Among the lines below, keep only those from the one containing "Assinatura Ilimitada 11" through the one containing "residências em saúde do Brasil", and reproduce them exactly.

Saved data entries
----------
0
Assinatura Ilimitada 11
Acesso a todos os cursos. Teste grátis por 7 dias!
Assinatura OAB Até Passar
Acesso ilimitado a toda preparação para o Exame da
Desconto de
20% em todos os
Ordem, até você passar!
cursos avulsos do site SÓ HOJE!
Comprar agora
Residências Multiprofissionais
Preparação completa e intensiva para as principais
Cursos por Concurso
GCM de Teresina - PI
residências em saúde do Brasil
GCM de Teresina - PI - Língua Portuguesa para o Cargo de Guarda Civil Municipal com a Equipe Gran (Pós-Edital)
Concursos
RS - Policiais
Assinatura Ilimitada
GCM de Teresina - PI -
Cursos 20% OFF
----------
Task solution:
Assinatura Ilimitada 11
Acesso a todos os cursos. Teste grátis por 7 dias!
Assinatura OAB Até Passar
Acesso ilimitado a toda preparação para o Exame da
Desconto de
20% em todos os
Ordem, até você passar!
cursos avulsos do site SÓ HOJE!
Comprar agora
Residências Multiprofissionais
Preparação completa e intensiva para as principais
Cursos por Concurso
GCM de Teresina - PI
residências em saúde do Brasil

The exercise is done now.